_Description of the task_
Repeat the material below word for word, everything from the line containing "genus: Phidippus" down to the final line, including both of those lines.

_Extracted material_
--*--

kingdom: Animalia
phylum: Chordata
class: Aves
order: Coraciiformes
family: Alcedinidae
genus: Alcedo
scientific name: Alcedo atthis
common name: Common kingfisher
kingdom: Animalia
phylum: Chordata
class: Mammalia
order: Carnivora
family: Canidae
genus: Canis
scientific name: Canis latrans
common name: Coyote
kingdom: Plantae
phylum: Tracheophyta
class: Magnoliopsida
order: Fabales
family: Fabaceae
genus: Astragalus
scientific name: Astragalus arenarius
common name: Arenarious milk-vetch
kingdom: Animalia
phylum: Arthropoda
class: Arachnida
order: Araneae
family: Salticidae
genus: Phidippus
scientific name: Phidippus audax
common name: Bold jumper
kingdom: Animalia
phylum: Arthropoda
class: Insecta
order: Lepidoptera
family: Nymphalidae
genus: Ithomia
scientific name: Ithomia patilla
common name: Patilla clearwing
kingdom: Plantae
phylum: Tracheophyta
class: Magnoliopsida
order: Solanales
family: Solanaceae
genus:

--*--

_Output of the exercise_
genus: Phidippus
scientific name: Phidippus audax
common name: Bold jumper
kingdom: Animalia
phylum: Arthropoda
class: Insecta
order: Lepidoptera
family: Nymphalidae
genus: Ithomia
scientific name: Ithomia patilla
common name: Patilla clearwing
kingdom: Plantae
phylum: Tracheophyta
class: Magnoliopsida
order: Solanales
family: Solanaceae
genus:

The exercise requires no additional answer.